# Dataset entries
Content starts
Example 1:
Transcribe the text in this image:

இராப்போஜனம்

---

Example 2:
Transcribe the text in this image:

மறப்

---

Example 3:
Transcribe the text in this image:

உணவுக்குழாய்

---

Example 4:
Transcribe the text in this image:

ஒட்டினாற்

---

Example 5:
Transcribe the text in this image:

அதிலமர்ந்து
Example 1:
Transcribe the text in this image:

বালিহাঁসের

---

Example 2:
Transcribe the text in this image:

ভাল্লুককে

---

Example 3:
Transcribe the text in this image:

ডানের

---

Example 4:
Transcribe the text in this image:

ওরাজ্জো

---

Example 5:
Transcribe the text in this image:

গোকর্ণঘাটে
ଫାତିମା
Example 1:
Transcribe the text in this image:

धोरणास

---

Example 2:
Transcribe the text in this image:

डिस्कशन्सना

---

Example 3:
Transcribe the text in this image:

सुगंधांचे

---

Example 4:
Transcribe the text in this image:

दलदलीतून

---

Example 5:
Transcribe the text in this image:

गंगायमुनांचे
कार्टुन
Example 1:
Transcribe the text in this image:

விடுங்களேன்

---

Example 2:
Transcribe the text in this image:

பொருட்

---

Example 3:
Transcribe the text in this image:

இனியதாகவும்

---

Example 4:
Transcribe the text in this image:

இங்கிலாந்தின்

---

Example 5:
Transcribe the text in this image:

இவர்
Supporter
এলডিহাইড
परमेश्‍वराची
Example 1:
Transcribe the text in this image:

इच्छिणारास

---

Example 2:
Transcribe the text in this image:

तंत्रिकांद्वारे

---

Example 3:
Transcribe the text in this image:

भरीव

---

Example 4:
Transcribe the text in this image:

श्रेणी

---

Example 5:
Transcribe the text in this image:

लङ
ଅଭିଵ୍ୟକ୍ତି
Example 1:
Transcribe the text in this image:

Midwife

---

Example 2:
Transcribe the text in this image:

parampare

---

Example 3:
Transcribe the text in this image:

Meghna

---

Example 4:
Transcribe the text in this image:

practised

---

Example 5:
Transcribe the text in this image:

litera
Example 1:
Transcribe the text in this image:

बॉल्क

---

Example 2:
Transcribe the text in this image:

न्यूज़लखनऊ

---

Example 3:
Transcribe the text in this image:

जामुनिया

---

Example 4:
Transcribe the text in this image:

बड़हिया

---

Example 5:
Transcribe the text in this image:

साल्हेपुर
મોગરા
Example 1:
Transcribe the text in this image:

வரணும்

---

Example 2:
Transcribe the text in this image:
Content ends
# Task description
Generate an exact reproduction of all entries.

# Task output
Example 1:
Transcribe the text in this image:

இராப்போஜனம்

---

Example 2:
Transcribe the text in this image:

மறப்

---

Example 3:
Transcribe the text in this image:

உணவுக்குழாய்

---

Example 4:
Transcribe the text in this image:

ஒட்டினாற்

---

Example 5:
Transcribe the text in this image:

அதிலமர்ந்து
Example 1:
Transcribe the text in this image:

বালিহাঁসের

---

Example 2:
Transcribe the text in this image:

ভাল্লুককে

---

Example 3:
Transcribe the text in this image:

ডানের

---

Example 4:
Transcribe the text in this image:

ওরাজ্জো

---

Example 5:
Transcribe the text in this image:

গোকর্ণঘাটে
ଫାତିମା
Example 1:
Transcribe the text in this image:

धोरणास

---

Example 2:
Transcribe the text in this image:

डिस्कशन्सना

---

Example 3:
Transcribe the text in this image:

सुगंधांचे

---

Example 4:
Transcribe the text in this image:

दलदलीतून

---

Example 5:
Transcribe the text in this image:

गंगायमुनांचे
कार्टुन
Example 1:
Transcribe the text in this image:

விடுங்களேன்

---

Example 2:
Transcribe the text in this image:

பொருட்

---

Example 3:
Transcribe the text in this image:

இனியதாகவும்

---

Example 4:
Transcribe the text in this image:

இங்கிலாந்தின்

---

Example 5:
Transcribe the text in this image:

இவர்
Supporter
এলডিহাইড
परमेश्‍वराची
Example 1:
Transcribe the text in this image:

इच्छिणारास

---

Example 2:
Transcribe the text in this image:

तंत्रिकांद्वारे

---

Example 3:
Transcribe the text in this image:

भरीव

---

Example 4:
Transcribe the text in this image:

श्रेणी

---

Example 5:
Transcribe the text in this image:

लङ
ଅଭିଵ୍ୟକ୍ତି
Example 1:
Transcribe the text in this image:

Midwife

---

Example 2:
Transcribe the text in this image:

parampare

---

Example 3:
Transcribe the text in this image:

Meghna

---

Example 4:
Transcribe the text in this image:

practised

---

Example 5:
Transcribe the text in this image:

litera
Example 1:
Transcribe the text in this image:

बॉल्क

---

Example 2:
Transcribe the text in this image:

न्यूज़लखनऊ

---

Example 3:
Transcribe the text in this image:

जामुनिया

---

Example 4:
Transcribe the text in this image:

बड़हिया

---

Example 5:
Transcribe the text in this image:

साल्हेपुर
મોગરા
Example 1:
Transcribe the text in this image:

வரணும்

---

Example 2:
Transcribe the text in this image:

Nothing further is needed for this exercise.